• Exercise requirements
Answer these questions from the coral reef text, numbering each answer to match.
1. Within how many years do scientists predict coral reef ecosystems could vanish?
2. What title does Michael R. Bloomberg hold?
3. What is the name of the documentary about the survey?

• Provided text
------------------------------------
Scientists predict that coral reefs ecosystem could be vanished in 30 years, which included the loss of thousands of fishes and other important organisms.
The loss of coral reefs will eventually pose threat to humans, especially livelihoods related to marine and fisheries.
Over-fishing, coastal development and pollution also threatening coral reefs. In several places, the ecosystem was already completely destroyed. In addition, climate change put more burden on the destruction but now was placed as the number one threat for coral reefs.
“Coral reefs are important but without us knowing, they are struggling to fight against extinction,” he said.
Michael R. Bloomberg, UN Special Envoy for Cities and Climate Change, in a recorded message, said that people was starting to think about climate change, they think about extreme heat, storms, and forest fires. However, not much people know or even care about the impacts on oceans.
“It happens because we couldn’t see the impacts in the lands. But, without coral reefs, we would lose a quarter of world’s biodiversity and hundreds of millions poor people will lose their source of food and livelihood,” said Bloomberg.
Based on new report from World Wide Fund For Nature (WWF) 2015, coral reefs hold conservative value of one trillion dollar which generates at least 300-400 billion dollars per year in food and livelihood from tourism, fisheries and medicines.
The 50Reefs is initiated by The Ocean Agency and Global Change Institute of University of Queenslands and collaborating with Google and XL Catlin, which conducted a comprehensive global survey on coral reefs and bleaching.
The survey was the subject of a documentary, Chasing Coral, which was the winner of Audience Award at Sundance Film Festival 2017. The documentary soon to be released at Netflix.
------------------------------------
• Dataset records
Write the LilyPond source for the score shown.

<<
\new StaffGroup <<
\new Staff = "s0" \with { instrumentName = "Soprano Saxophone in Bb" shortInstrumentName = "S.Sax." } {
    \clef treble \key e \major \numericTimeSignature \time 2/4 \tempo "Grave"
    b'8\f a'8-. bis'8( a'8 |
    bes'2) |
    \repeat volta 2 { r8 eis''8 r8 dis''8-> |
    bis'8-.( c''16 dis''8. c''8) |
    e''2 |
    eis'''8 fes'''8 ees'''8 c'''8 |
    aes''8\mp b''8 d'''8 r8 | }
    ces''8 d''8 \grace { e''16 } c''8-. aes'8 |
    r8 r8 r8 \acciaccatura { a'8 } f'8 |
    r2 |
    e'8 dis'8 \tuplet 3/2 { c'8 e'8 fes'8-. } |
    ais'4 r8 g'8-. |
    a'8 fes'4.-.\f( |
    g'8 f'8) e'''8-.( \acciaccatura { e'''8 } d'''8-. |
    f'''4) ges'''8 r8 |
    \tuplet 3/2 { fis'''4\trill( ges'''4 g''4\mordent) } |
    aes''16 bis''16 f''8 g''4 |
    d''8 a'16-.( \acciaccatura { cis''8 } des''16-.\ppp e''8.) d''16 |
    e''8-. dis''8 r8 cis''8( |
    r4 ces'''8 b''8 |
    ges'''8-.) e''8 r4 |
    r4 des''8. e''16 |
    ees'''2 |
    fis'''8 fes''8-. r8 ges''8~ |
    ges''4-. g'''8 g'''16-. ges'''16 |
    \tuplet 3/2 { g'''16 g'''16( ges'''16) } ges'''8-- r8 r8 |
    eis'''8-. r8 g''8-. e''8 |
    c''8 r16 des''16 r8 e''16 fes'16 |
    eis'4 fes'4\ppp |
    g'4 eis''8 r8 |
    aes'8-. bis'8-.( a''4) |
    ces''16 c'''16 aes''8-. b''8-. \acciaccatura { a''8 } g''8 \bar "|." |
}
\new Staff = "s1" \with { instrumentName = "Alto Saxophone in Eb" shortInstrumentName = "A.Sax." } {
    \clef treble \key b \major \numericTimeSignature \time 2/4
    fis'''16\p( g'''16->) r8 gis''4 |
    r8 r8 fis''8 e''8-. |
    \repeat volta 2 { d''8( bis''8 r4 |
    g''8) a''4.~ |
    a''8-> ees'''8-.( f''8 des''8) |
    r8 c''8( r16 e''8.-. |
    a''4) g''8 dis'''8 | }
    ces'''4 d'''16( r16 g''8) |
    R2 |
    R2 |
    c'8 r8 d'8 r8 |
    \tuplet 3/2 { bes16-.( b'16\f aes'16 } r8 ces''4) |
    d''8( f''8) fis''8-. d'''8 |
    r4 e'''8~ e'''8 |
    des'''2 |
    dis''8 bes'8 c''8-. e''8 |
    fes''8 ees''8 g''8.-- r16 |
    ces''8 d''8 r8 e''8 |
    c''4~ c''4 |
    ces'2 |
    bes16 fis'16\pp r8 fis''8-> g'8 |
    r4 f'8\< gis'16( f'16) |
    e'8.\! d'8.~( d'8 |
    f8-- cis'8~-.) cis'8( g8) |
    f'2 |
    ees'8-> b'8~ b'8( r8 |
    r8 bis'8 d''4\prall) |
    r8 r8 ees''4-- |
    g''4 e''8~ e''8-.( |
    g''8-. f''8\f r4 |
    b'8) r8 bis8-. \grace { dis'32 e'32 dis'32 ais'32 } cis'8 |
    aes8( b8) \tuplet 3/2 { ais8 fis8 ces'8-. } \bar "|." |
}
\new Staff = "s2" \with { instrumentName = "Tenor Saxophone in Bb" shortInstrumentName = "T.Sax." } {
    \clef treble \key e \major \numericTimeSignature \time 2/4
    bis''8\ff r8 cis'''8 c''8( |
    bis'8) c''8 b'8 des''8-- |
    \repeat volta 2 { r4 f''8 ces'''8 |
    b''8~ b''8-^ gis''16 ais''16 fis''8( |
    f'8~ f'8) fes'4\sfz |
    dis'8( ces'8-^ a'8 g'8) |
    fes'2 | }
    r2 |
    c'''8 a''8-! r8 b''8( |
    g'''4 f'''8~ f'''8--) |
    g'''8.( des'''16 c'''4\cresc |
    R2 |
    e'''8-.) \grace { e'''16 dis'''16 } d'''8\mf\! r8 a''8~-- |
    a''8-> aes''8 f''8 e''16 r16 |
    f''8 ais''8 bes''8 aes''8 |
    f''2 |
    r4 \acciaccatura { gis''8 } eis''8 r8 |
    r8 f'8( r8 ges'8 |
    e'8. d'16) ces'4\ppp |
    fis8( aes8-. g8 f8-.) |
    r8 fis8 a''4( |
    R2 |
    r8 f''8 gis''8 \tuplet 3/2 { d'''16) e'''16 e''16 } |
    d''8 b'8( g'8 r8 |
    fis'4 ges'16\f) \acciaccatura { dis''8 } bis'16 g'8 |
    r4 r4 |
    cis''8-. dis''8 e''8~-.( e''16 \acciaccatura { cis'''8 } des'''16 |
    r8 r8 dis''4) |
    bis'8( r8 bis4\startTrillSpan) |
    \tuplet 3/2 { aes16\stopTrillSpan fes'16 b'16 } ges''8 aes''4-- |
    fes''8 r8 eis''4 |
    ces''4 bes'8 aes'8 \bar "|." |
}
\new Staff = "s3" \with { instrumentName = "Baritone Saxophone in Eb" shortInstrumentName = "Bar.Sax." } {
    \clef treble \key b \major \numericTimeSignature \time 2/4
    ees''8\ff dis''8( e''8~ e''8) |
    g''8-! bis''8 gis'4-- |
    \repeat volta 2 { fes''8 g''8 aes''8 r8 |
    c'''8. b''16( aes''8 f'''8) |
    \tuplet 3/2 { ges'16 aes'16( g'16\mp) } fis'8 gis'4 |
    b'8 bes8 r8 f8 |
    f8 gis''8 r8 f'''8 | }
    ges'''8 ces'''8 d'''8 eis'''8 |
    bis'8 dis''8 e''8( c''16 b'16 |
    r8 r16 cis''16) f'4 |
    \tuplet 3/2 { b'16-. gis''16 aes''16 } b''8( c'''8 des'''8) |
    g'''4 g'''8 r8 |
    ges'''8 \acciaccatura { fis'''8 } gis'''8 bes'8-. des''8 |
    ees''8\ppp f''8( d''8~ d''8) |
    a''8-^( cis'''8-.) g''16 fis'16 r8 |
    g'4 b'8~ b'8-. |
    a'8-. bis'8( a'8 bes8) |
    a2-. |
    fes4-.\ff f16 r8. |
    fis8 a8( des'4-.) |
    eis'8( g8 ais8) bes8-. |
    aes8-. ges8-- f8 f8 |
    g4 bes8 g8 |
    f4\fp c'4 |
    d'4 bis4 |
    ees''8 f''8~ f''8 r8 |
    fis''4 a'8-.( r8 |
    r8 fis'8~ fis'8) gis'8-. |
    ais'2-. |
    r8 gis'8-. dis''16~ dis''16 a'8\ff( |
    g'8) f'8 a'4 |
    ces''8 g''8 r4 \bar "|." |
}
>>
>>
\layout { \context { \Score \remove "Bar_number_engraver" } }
------------------------------------
• Result of this task
1. 30 years
2. UN Special Envoy for Cities and Climate Change
3. Chasing Coral